The basic multiple remote will simply replace the controllers you previously used for your television, VCR, laserdisc player, DVD player, surround sound amplifier, CD player, radio and anything else you may have lying around your lounge which will accept an infra-red signal. It will do this by 'learning' the signals from the original remote1 and assigning them to buttons on the multiple remote. You will now have full control from one small slab of black plastic, enabling you to multiply by a factor of up to eight the frustration involved in having to find the thing when you lose it.

Is That All?

Picture the scene - you're a busy man or woman, you've come home late and stressed from the office, and you want nothing more than to slump down on the sofa and watch the 'lobby shootout' scene from The Matrix. But a daunting task faces you. First, you must switch on the DVD player2. While that goes through its start-up sequence, you must switch on the amplifier, select 'DVD input' and activate the appropriate surround sound setting for the film you're watching (Dolby 5.1 Enhanced, say) and set the volume level to 'make my ears bleed but leave the windows intact - just'. That done, you must switch on the television, set the screen mode to 'anamorphic wide' and the light level to 'night', and reduce the volume to zero. Once you've done all that, the words 'welcome... to the real world' should be blasting out of the speakers as the disc starts up. It's now time to press 'up' three times to go to scene selection, followed by 'enter'. Then up, and right four times, then enter, up, down, right, and enter again. Now, if you've any sense of hearing or indeed any sense at all, cover your ears, because it's about to start, finally, after a grand total of 23 separate button presses on three different remote controls.

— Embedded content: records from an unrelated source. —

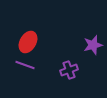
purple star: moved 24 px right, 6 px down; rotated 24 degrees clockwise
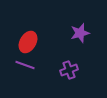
purple star: moved 13 px left, 12 px up
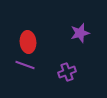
red ellipse: rotated 35 degrees counterclockwise
purple cross: moved 2 px left, 2 px down
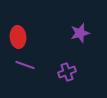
red ellipse: moved 10 px left, 5 px up
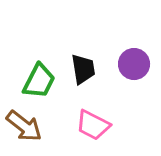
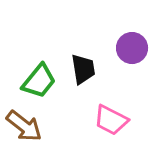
purple circle: moved 2 px left, 16 px up
green trapezoid: rotated 12 degrees clockwise
pink trapezoid: moved 18 px right, 5 px up
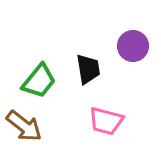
purple circle: moved 1 px right, 2 px up
black trapezoid: moved 5 px right
pink trapezoid: moved 5 px left, 1 px down; rotated 12 degrees counterclockwise
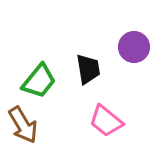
purple circle: moved 1 px right, 1 px down
pink trapezoid: rotated 24 degrees clockwise
brown arrow: moved 1 px left, 1 px up; rotated 21 degrees clockwise
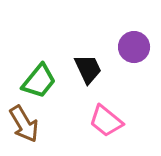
black trapezoid: rotated 16 degrees counterclockwise
brown arrow: moved 1 px right, 1 px up
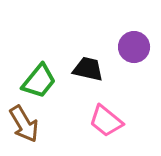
black trapezoid: rotated 52 degrees counterclockwise
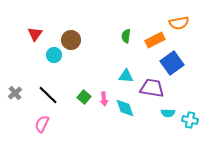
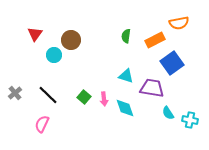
cyan triangle: rotated 14 degrees clockwise
cyan semicircle: rotated 56 degrees clockwise
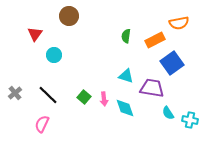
brown circle: moved 2 px left, 24 px up
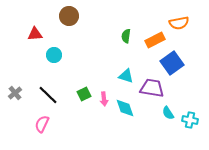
red triangle: rotated 49 degrees clockwise
green square: moved 3 px up; rotated 24 degrees clockwise
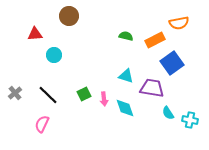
green semicircle: rotated 96 degrees clockwise
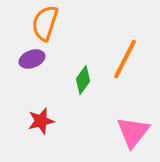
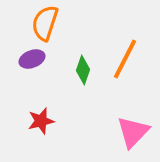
green diamond: moved 10 px up; rotated 16 degrees counterclockwise
pink triangle: rotated 6 degrees clockwise
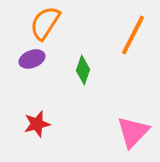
orange semicircle: rotated 15 degrees clockwise
orange line: moved 8 px right, 24 px up
red star: moved 4 px left, 3 px down
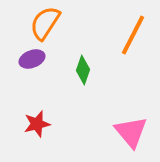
pink triangle: moved 2 px left; rotated 24 degrees counterclockwise
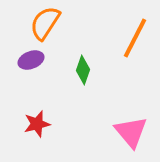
orange line: moved 2 px right, 3 px down
purple ellipse: moved 1 px left, 1 px down
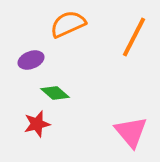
orange semicircle: moved 23 px right, 1 px down; rotated 33 degrees clockwise
orange line: moved 1 px left, 1 px up
green diamond: moved 28 px left, 23 px down; rotated 68 degrees counterclockwise
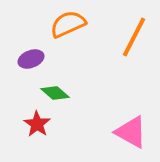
purple ellipse: moved 1 px up
red star: rotated 24 degrees counterclockwise
pink triangle: rotated 21 degrees counterclockwise
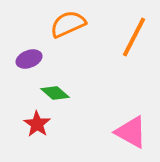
purple ellipse: moved 2 px left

Obviously, a busy person like yourself can't waste energy going through a rigmarole like that. Which is where the 'macro' facilities on the cleverer (ie, more expensive) remotes come in. Picture the scene again - you slump down, but this time, instead of playing like Rick Wakeman on your various disparate slabs of plastic, you tap a single key on a far more tasteful device and sit back. A pre-recorded set of commands is issued from the remote, complete with timing gaps to take account of things like start-up times for DVD players, thus leaving you free to get on with the important task of relaxing in anticipation of three minutes of firearms porn3.

Conclusion

The multiple remote is an excellent toy for people who like toys to be black, or shiny, or both, to light up, and to do wacky things they do perfectly well themselves for a fraction of the cost. As such, they are an almost completely pointless waste of money. This Researcher loves his.

1If you've lost the original remote - go to the back of the class!2We're assuming at this point that you keep The Matrix permanently in your DVD player in case someone comes round and you need to impress them and/or make them go deaf. Doesn't everybody?3Gore Vidal said, Pornography is anything you fast-forward through to get to the good bit.